A set of keywords is extracted from the file script.txt. Based on those keywords and their respective scores in the script.txt file, the best 'n' keywords are taken in descending order of the scores. Now, the best 'n' keywords are matched with words of the three transcript.txt files and a similarity score is calculated between each 'n' best keyword and words present in the transcript files.
Note – An important factor that must be noted is that based upon user need, the similarity comparison can be done between: each keyword of the script.txt file and every word from each of the transcript files. OR each keyword of the script.txt file and the best 'n' keywords extracted from each of the transcript files. The latter is far more efficient than the former.
Output displayed is each keyword extracted from the script.txt file and their corresponding scores.
What are Keywords?
Keywords, defined as a sequence of one or more words, provide a compact representation of a document’s content. Ideally, keywords represent in condensed form the essential content of a document.
Extraction of Keywords
The stop words are first removed from the extracted text. Then separate each sentence using delimiters like full stop, question mark etc. Then use the defined word delimiters to get an array of words. Finally obtain a sequence of continuous words using the array delimited by the phrase delimiters. Phrase delimiters are the previous stop words. The keywords have been extracted.

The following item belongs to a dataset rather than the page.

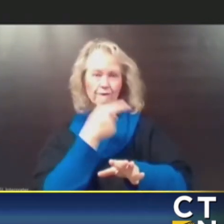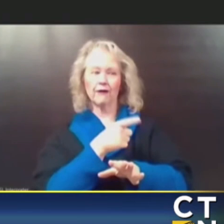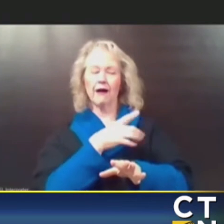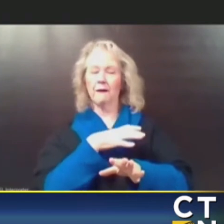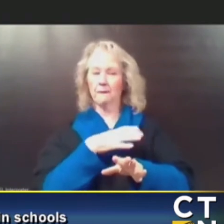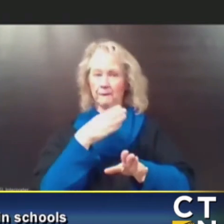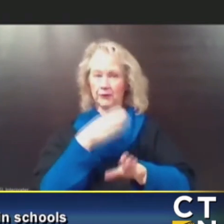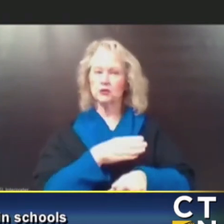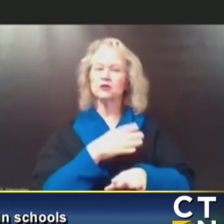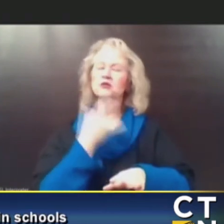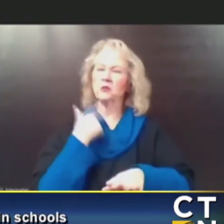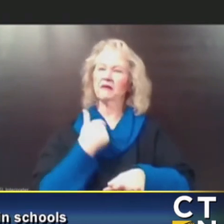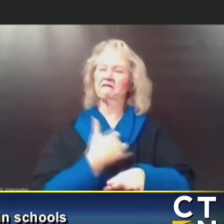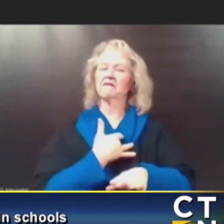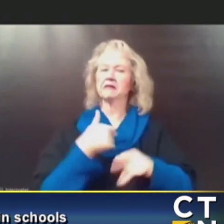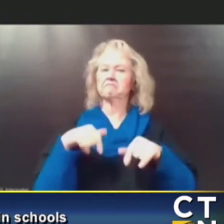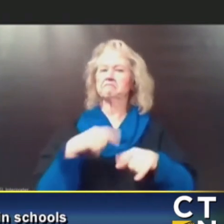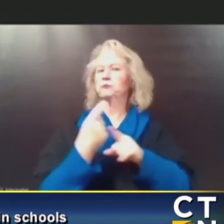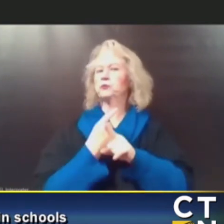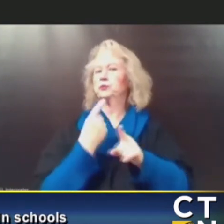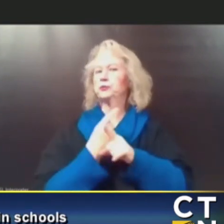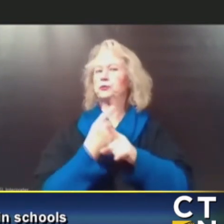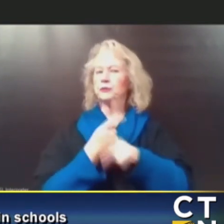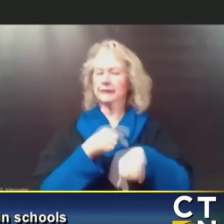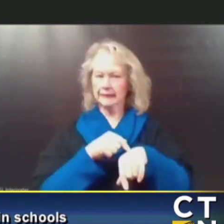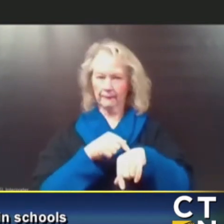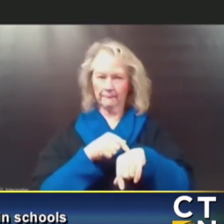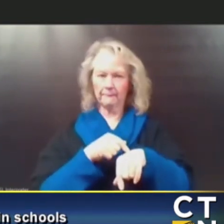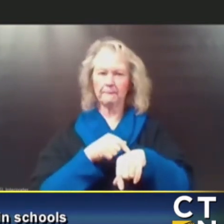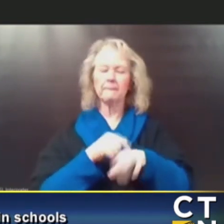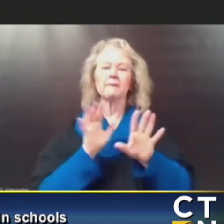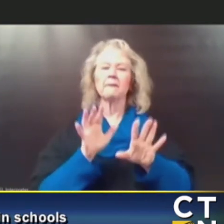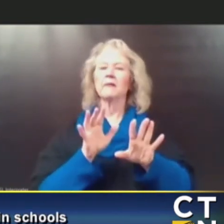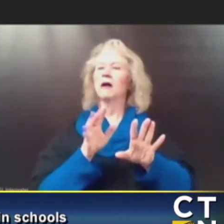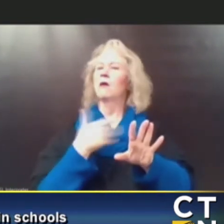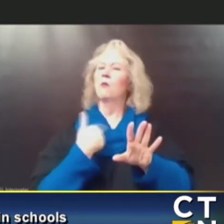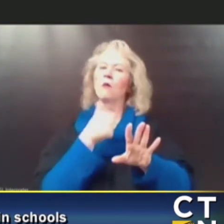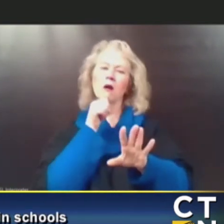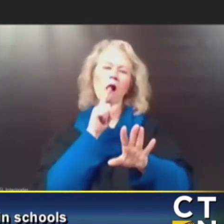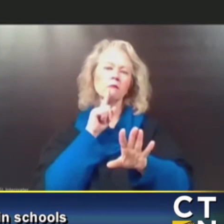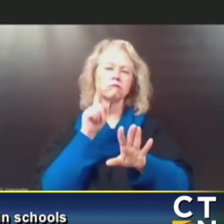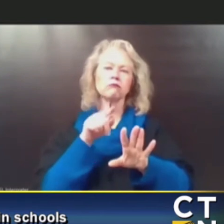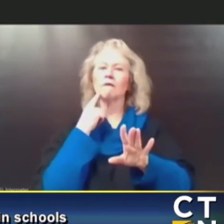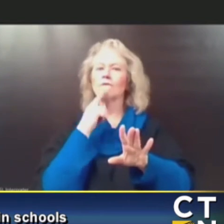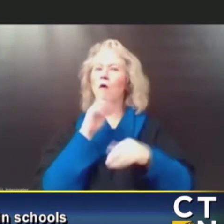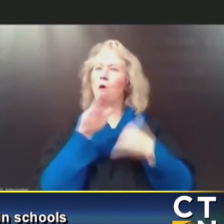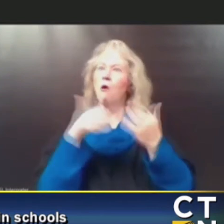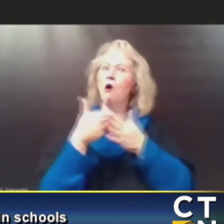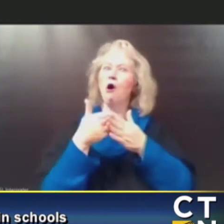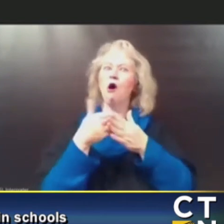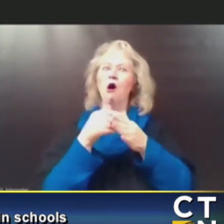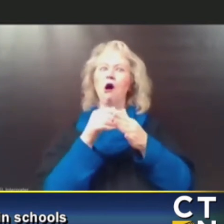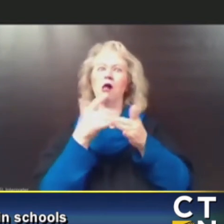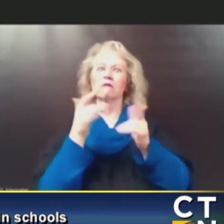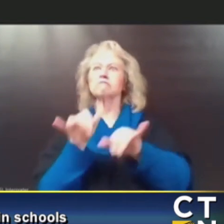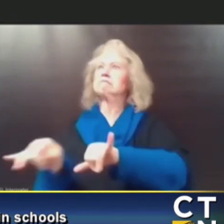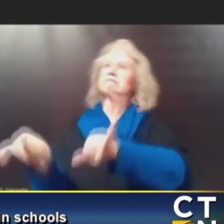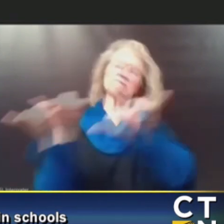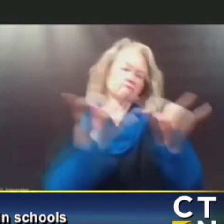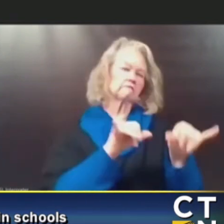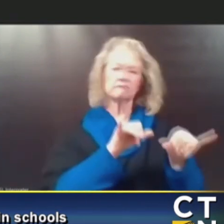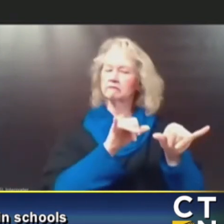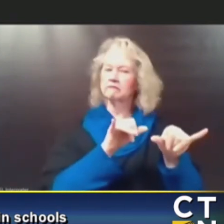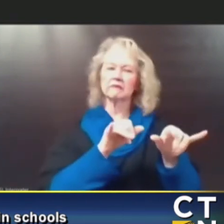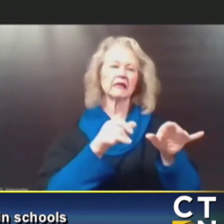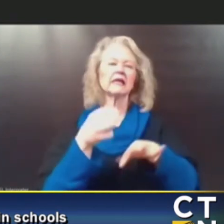think this is a good place for us to look at moving past the one-size-fits-all and we go back to what I know the Governor mentioned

self.stop_word_t = algorithm.Algorithm("SmartStoplist.txt", 4, 1, 3)
This line in the file main.py is an important line due to the numbers 4,1,3.
It indicates that for the extracted keywords, each word must consist of minimum of 4 letters, each phrase can have a maximum of 3 words and has appeared at least 3 times in the document. Now these 3 values can be altered accordingly.
Score of the Keywords
After the keywords have been extracted, we calculate the degree and the frequency of each word.
Degree = number of words in the keyword phrase -1
Frequency = number of times the keyword appeared in the document
Final Score = (degree/frequency)
Thus, Total score of a keyword phrase = sum of each of its keyword scores
Similarity Calculation with Transcript file
After the Kywords have been extracted from the script.py file, next we need to measure the similarity between the keywords and words of the Transcript files. Now, as earlier mentioned, only the keywords from the transcript files can be extracted or all the words excluding the stop words can be extracted from the transcript files. A similarity calculation using Cosine similarity is measured between the keywords from the script.py and the words from each of the transcript files. The Similarities for each of the keywords of the script.py file with each of the words from transcript files are added up and thus we end up with a list having each keyword and its corresponding cumulated similarity value. this has been explained with an example:
If keywords extracted from script.py are [bird, wonderwall of dreams] Let the words extracted from the first transcript file be [ball, bird in wonderland]
Then we compare similarity between the following pairs: (bird, ball) (bird, bird in wonderland) (wonderwall of dreams, ball) (wonderwall of dreams, bird in wonderland)
In the end, we end up with a list of [(bird:sim_score),(wonderwall of dreams:score)] Now we sort the list in descending order of the scores of each keyword and we obtain the final result.